(Data provided):
=== Begin Enclosure ===

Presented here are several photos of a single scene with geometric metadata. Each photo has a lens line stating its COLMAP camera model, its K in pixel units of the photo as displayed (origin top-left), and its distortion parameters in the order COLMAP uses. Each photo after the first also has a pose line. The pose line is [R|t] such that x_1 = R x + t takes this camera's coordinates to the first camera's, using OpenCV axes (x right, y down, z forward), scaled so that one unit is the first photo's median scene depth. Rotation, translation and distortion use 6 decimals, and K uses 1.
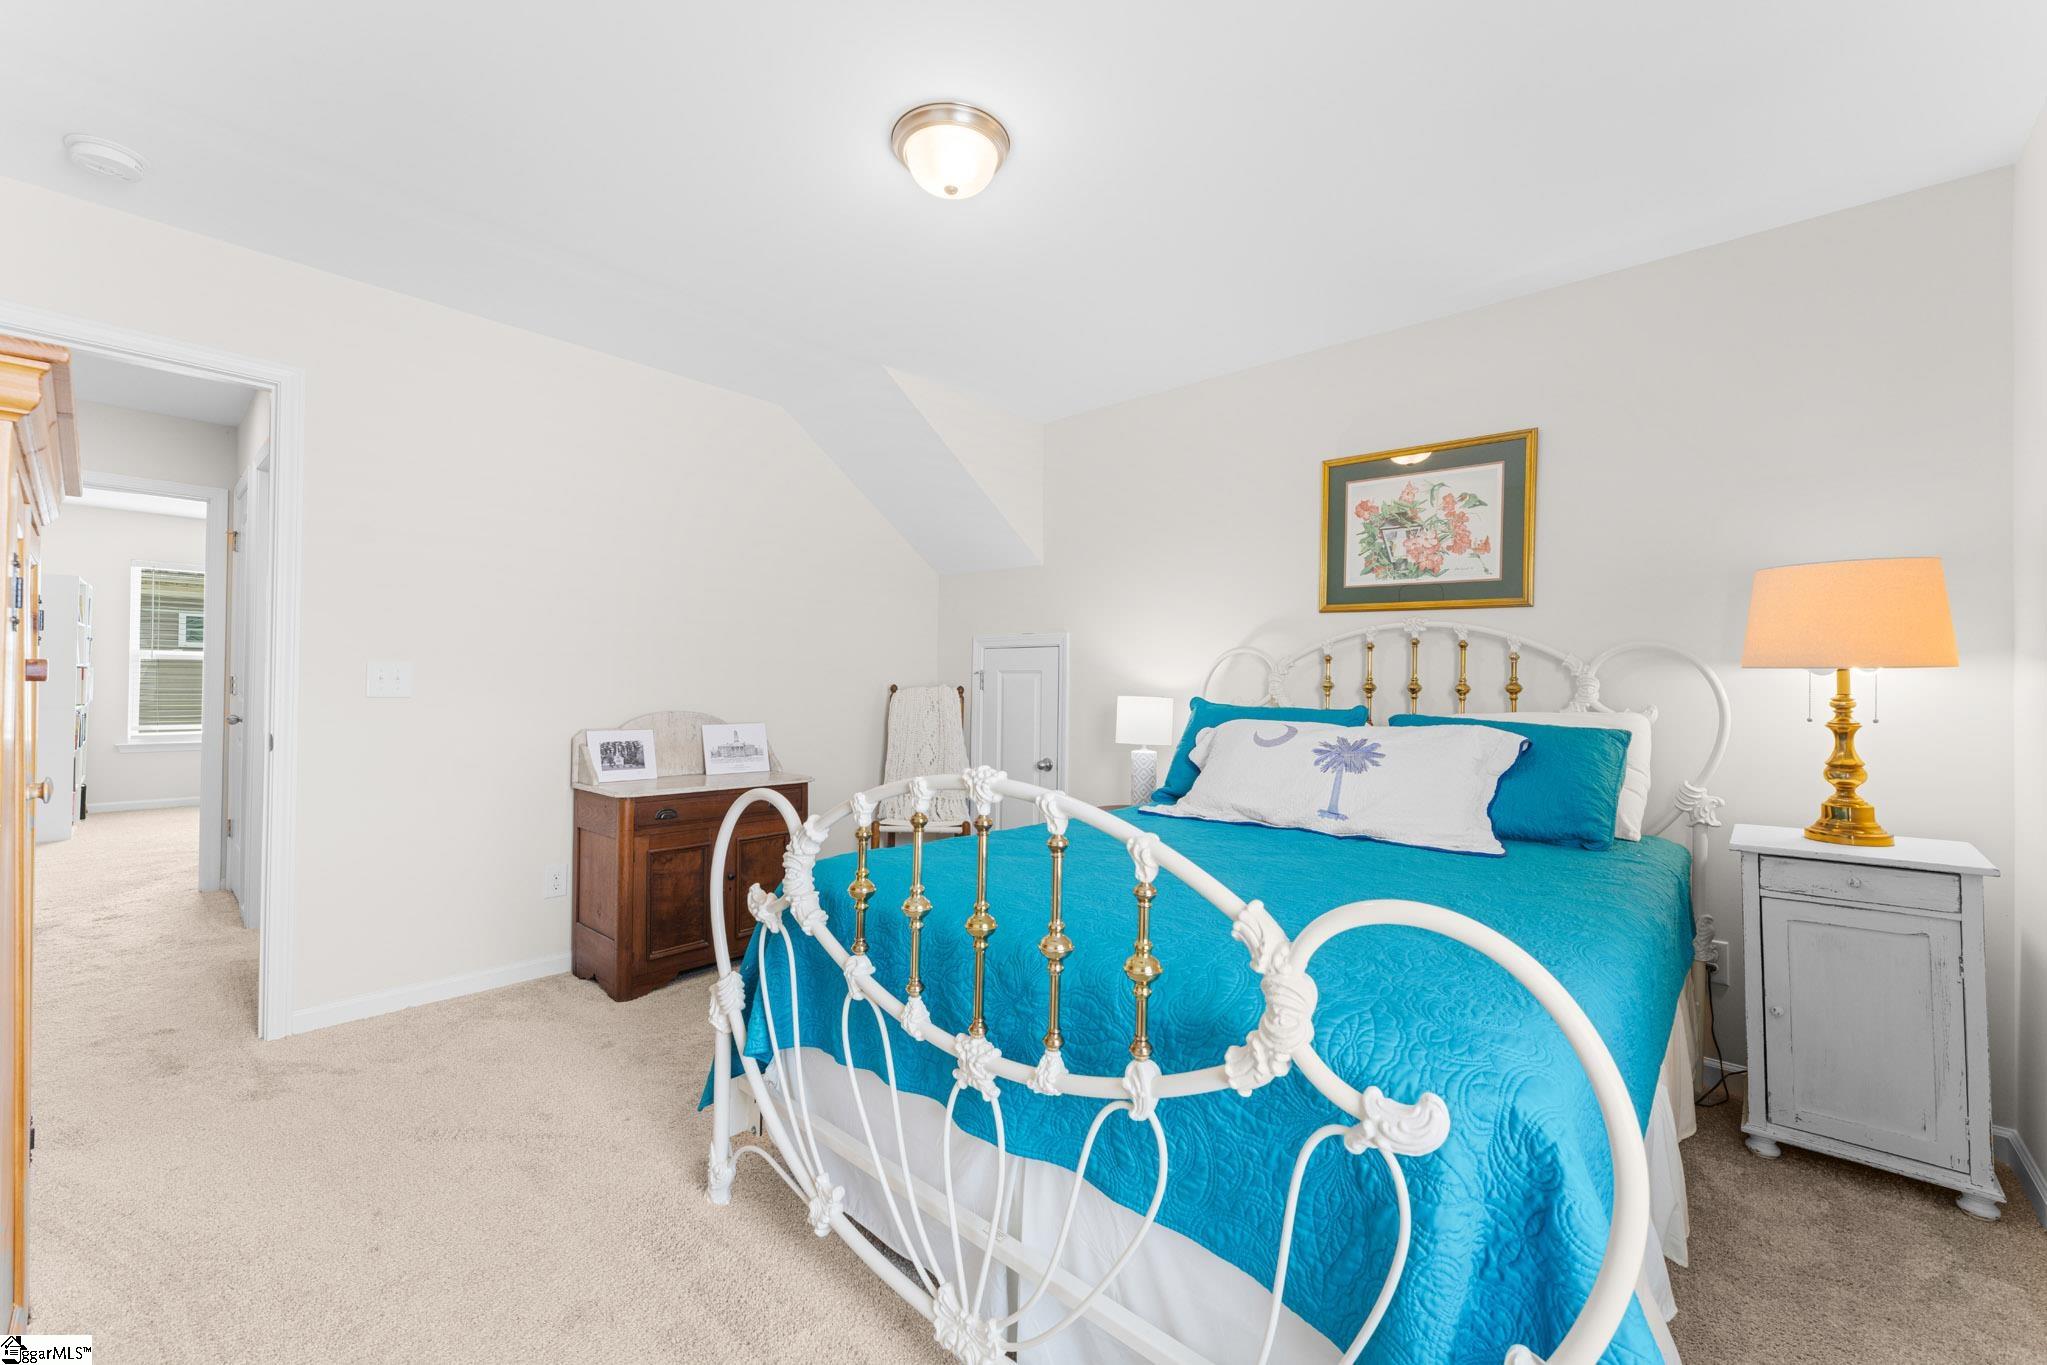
lens RADIAL K [[825.4, 0, 1027.5], [0, 825.4, 684.6], [0, 0, 1]] dist [-0.000462, -0.000132]
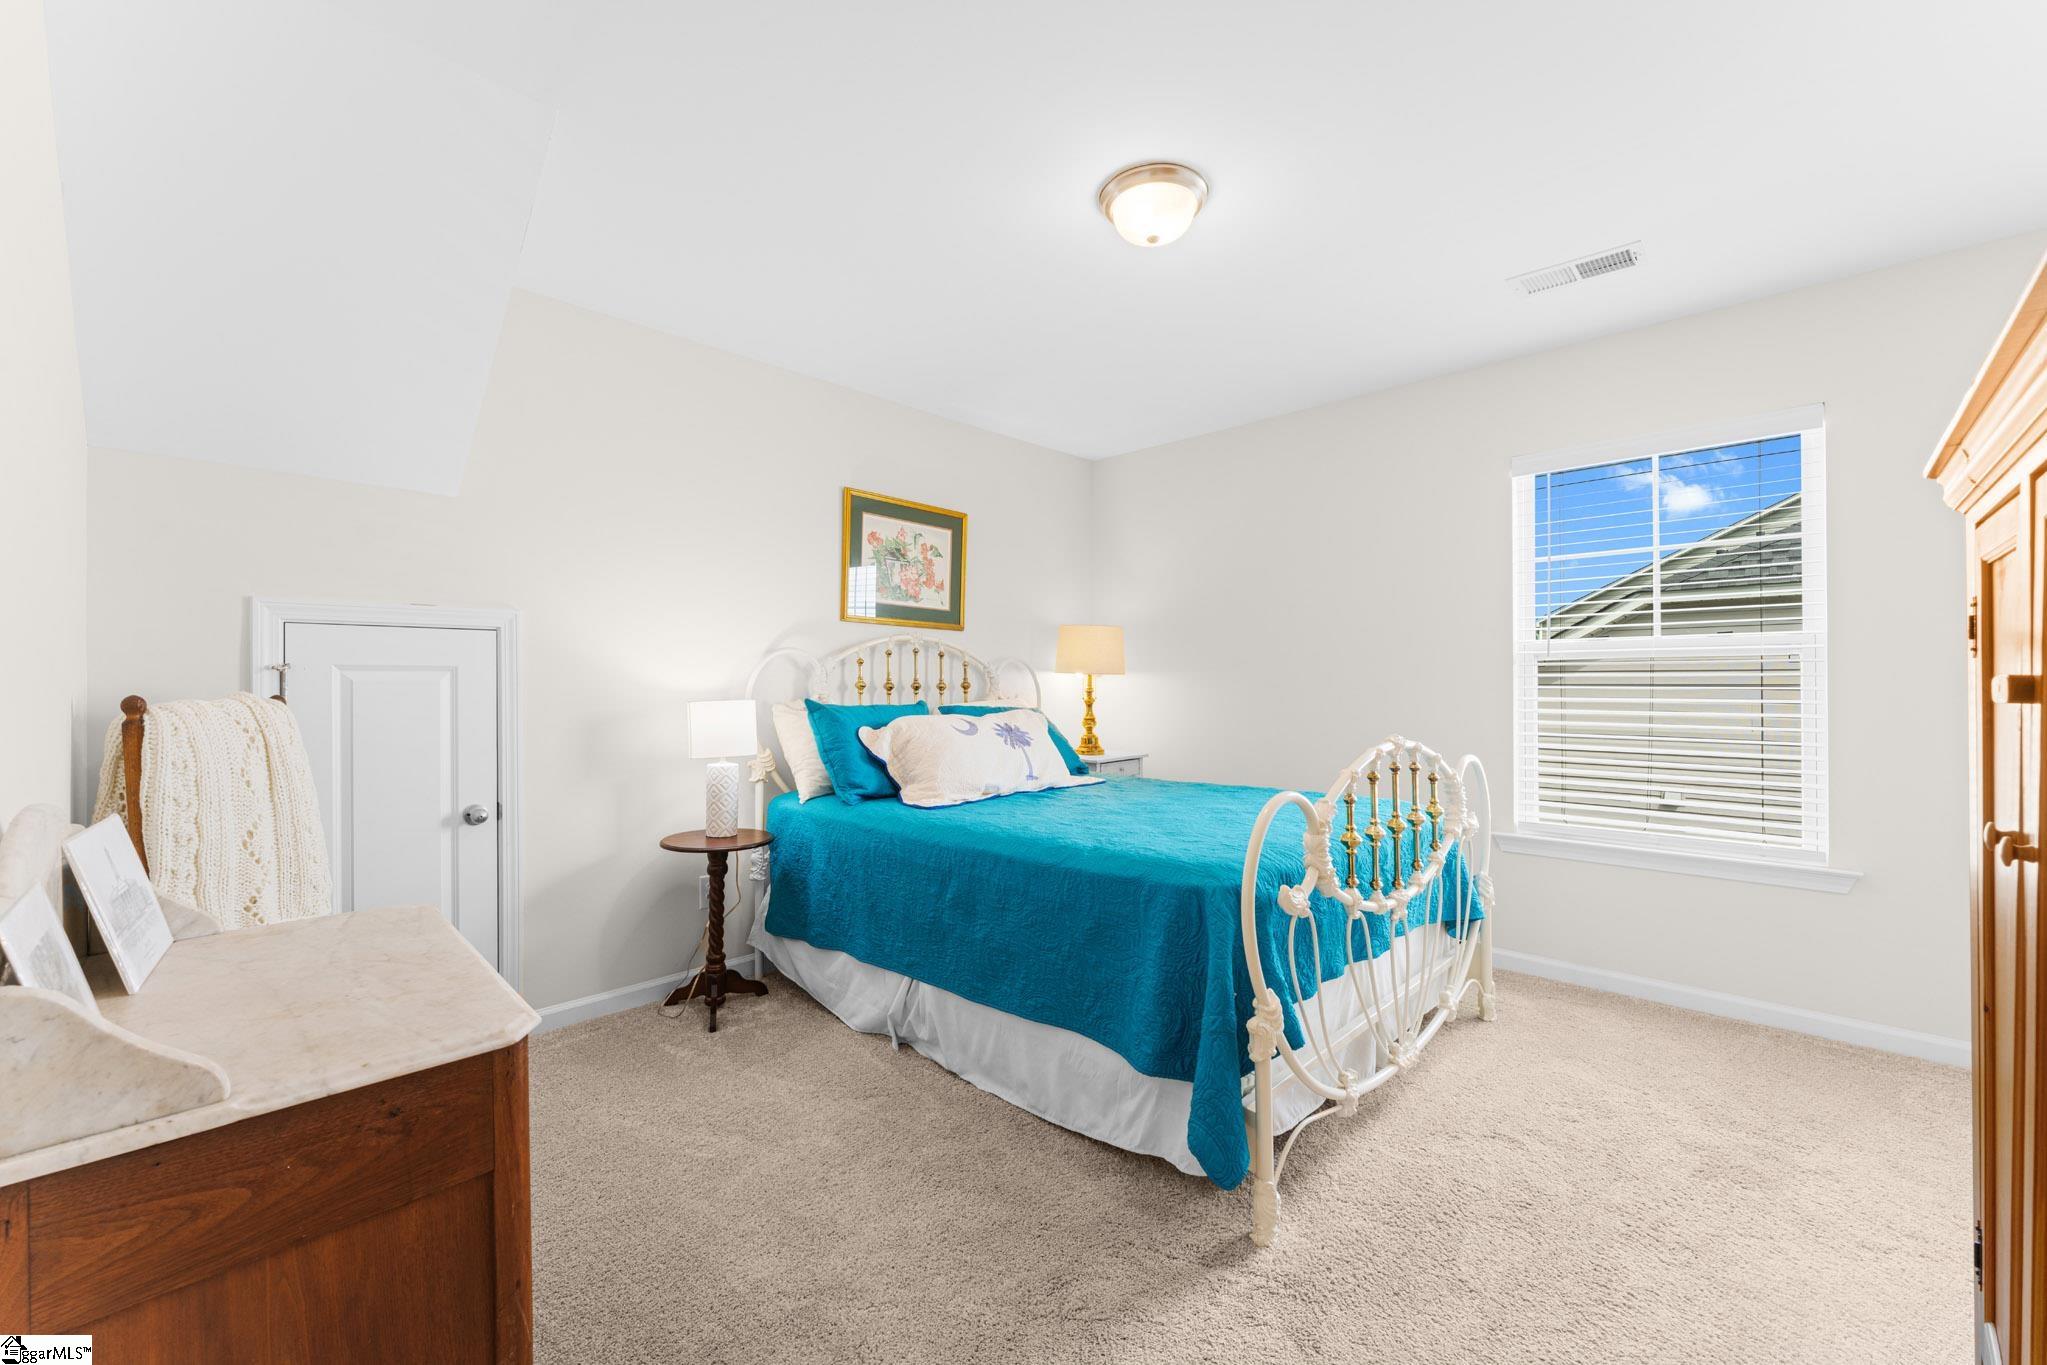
lens RADIAL K [[825.4, 0, 1027.1], [0, 825.4, 676.5], [0, 0, 1]] dist [-0.000462, -0.000132]
pose [[0.036173, -0.006086, 0.999327, -0.831666], [-0.000926, 0.999981, 0.006123, -0.019082], [-0.999345, -0.001147, 0.036167, 0.767291]]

=== End Enclosure ===

(Required work): Copy out every one of the lines above word for word, leaving out the pictures.

(Response):
Presented here are several photos of a single scene with geometric metadata. Each photo has a lens line stating its COLMAP camera model, its K in pixel units of the photo as displayed (origin top-left), and its distortion parameters in the order COLMAP uses. Each photo after the first also has a pose line. The pose line is [R|t] such that x_1 = R x + t takes this camera's coordinates to the first camera's, using OpenCV axes (x right, y down, z forward), scaled so that one unit is the first photo's median scene depth. Rotation, translation and distortion use 6 decimals, and K uses 1.
lens RADIAL K [[825.4, 0, 1027.5], [0, 825.4, 684.6], [0, 0, 1]] dist [-0.000462, -0.000132]
lens RADIAL K [[825.4, 0, 1027.1], [0, 825.4, 676.5], [0, 0, 1]] dist [-0.000462, -0.000132]
pose [[0.036173, -0.006086, 0.999327, -0.831666], [-0.000926, 0.999981, 0.006123, -0.019082], [-0.999345, -0.001147, 0.036167, 0.767291]]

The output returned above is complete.